Alors que le mouvement de protestation sociale de l’été battait son plein, il a décidé, avec Ofir Yehezkeli et Ofer Berkovich, deux autres jeunes leaders politiques, de fonder un nouveau mouvement citoyen appelé Mitpakdim, pour encourager les Israéliens de tous bords à s’investir dans la politique en prenant la carte du parti de leur choix, afin de participer aux primaires et d’avoir leur mot à dire dans le choix du candidat censé les représenter aux élections générales.
“Quand le mouvement des tentes a débuté, j’ai eu l’impression que j’étais parti avant la course”, explique l’adjoint au maire. “J’étais une voix progressiste qui faisait déjà partie de l’institution, si vous voulez, et qui était mêlée aux décisions en tant que membre d’une coalition.
Cela dit, il m’a semblé que le mouvement de protestation sociale ne prenait pas la bonne direction. Pour moi, la seule et unique façon de faire changer les choses, c’est d’entrer dans le système politique. Cela vous donne la légitimité et, bien sûr, la capacité de décider des choses.”
Encarter les 400 000 manifestants de Kikar Hamedina

“Malgré tous ses défauts, le système lui-même est mûr pour le changement pour ceux qui veulent s’y investir activement. Le problème, c’est qu’en Israël, les classes moyennes ont décidé de ne pas le faire du tout. Le mouvement social a eu si peur d’être étiqueté ‘politique’ que ses initiateurs n’ont même pas été prêts à dire : Réveillez-vous ! S’ils ne sont pas prêts à entrer dans le système, le système continuera à n’en faire qu’à sa tête, puisqu’il est construit de telle façon qu’il ne nourrit que ceux qui en font partie. Et la grande majorité des citoyens n’en fait pas partie...”

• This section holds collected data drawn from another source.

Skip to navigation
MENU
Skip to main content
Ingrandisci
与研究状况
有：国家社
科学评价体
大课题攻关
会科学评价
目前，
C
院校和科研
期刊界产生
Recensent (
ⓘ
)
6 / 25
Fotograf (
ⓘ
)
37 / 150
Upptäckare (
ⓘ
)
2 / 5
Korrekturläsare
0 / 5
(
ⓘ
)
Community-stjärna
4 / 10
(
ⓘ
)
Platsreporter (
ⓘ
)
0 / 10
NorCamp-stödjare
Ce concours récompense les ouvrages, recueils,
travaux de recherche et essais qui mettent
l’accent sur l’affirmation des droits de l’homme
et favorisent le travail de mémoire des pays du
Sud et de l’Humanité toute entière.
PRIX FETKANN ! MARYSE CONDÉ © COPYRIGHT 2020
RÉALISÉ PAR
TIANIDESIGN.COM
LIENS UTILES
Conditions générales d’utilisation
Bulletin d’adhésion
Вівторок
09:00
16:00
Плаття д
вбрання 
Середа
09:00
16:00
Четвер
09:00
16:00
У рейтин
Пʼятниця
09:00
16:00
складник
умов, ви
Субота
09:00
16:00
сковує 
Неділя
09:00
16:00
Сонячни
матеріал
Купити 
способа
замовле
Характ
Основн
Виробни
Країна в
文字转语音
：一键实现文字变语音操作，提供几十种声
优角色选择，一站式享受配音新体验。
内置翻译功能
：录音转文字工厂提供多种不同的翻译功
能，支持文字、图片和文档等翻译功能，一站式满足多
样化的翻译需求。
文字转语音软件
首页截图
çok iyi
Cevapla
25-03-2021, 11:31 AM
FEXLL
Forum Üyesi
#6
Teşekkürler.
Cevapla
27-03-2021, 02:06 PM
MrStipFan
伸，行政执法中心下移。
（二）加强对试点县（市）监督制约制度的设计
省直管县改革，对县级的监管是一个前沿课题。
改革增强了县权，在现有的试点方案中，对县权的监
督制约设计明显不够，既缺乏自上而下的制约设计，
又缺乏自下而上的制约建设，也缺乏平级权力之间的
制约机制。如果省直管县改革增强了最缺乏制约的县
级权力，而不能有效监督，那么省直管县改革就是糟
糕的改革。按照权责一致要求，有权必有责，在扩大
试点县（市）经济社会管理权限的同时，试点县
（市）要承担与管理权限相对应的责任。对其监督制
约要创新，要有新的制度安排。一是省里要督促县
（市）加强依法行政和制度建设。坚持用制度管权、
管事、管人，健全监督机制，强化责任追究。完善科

Il est vrai que les derniers chiffres de participation aux primaires des différents partis sont décevants : alors que 65 % de la population se déplace aux urnes pour les élections générales, ils sont à peine 116 000 (soit 2 % des électeurs) à être inscrits à un parti.
“Si les 400 000 manifestants de Kikar Hamedina entraient dans un parti, cela changerait fondamentalement la carte politique, et donc toute la direction politique du pays”, assure Assaf.

Malgré son ascension fulgurante dans la politique locale, Assaf Zamir est satisfait du poste qu’il occupe, et déclare ne pas avoir d’aspirations nationales, du moins pour le moment. “Il y a encore beaucoup à faire à Tel-Aviv et je pense déjà à ma réélection, afin de pouvoir poursuivre toute l’oeuvre que nous avons déjà accomplie jusqu’à présent”, explique-t-il.
En véritable Israélien qu’il est, Assaf préfère les actes aux paroles. L’avenir nous dira si les citoyens ont entendu son appel et se sont transformés en “acteurs” en rejoignant un parti, au lieu continuer à se plaindre et à critiquer tout en restant sur la ligne de touche.